Robert J. Samuelson is an op-ed columnist who often has something provocative to say about current events. His column in yesterday’s Post was about the Statistical Abstract of the United States, an annual publication of the Census Bureau. I found it especially stimulating given that we have had our noses buried in Eugene Bardach’s A Practical Guide for Policy Analysis this week.
Bardach says that in defining the problem (step one of The Eightfold Path) one should think in terms of deficit and excess and “quantify if possible.” He also suggests that one’s thesis should consist of hypothesized relationships between two or more variables. Bardach’s Appendix A, for example, is about sentencing laws and rates of cocaine consumption (and drug-related crime).
Samuelson’s piece, meanwhile, could be the source of a number of testable hypotheses. For example, he reports (again, based on the Statistical Abstract of the United States) that the U.S. seems to enjoy the world’s lowest food prices, but to suffer from the highest rates of obesity. Just a coincidence? Maybe. Maybe not.

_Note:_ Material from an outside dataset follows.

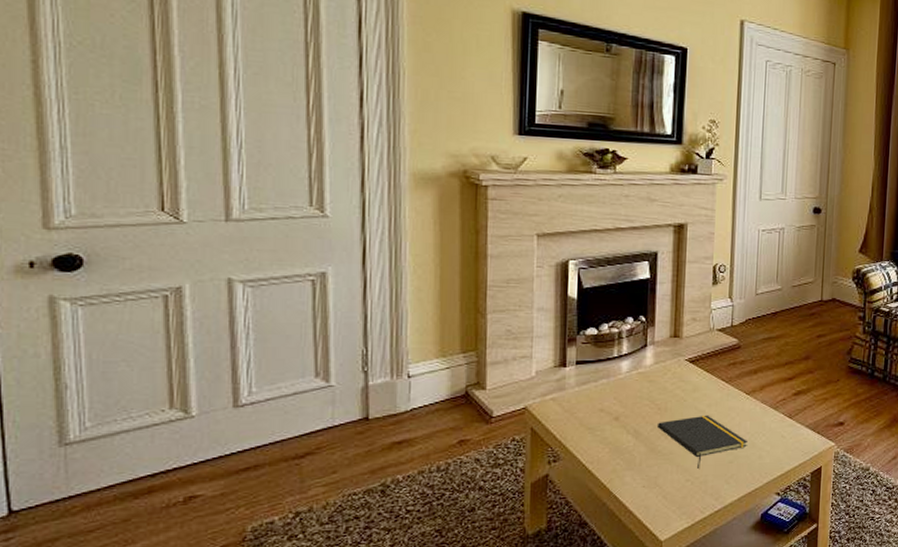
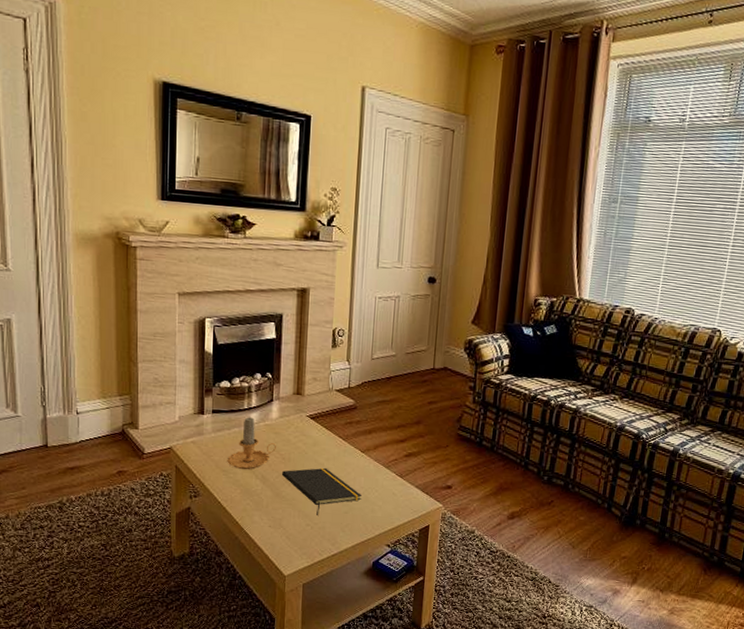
candle: none [593,365,651,426] -> present [227,416,276,470]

Samuelson also finds evidence in the Statistical Abstract that over the past four decades student-teacher ratios have declined dramatically, but that (contrary to everything that we’ve been told by the teachers’ unions) there has been no discernable improvement in standardized test results.
Finally, Samuelson notes that crime rates have declined since the early 1990s, and he speculates that that might be due to “better policing techniques” and/or “tougher sentencing” patterns, from which we might infer that Samuelson has not read Bardach’s Appendix A.
Anyway, I thought this might be helpful to the Glenn Fellows as they ponder the logic of the Research Proposal Worksheet.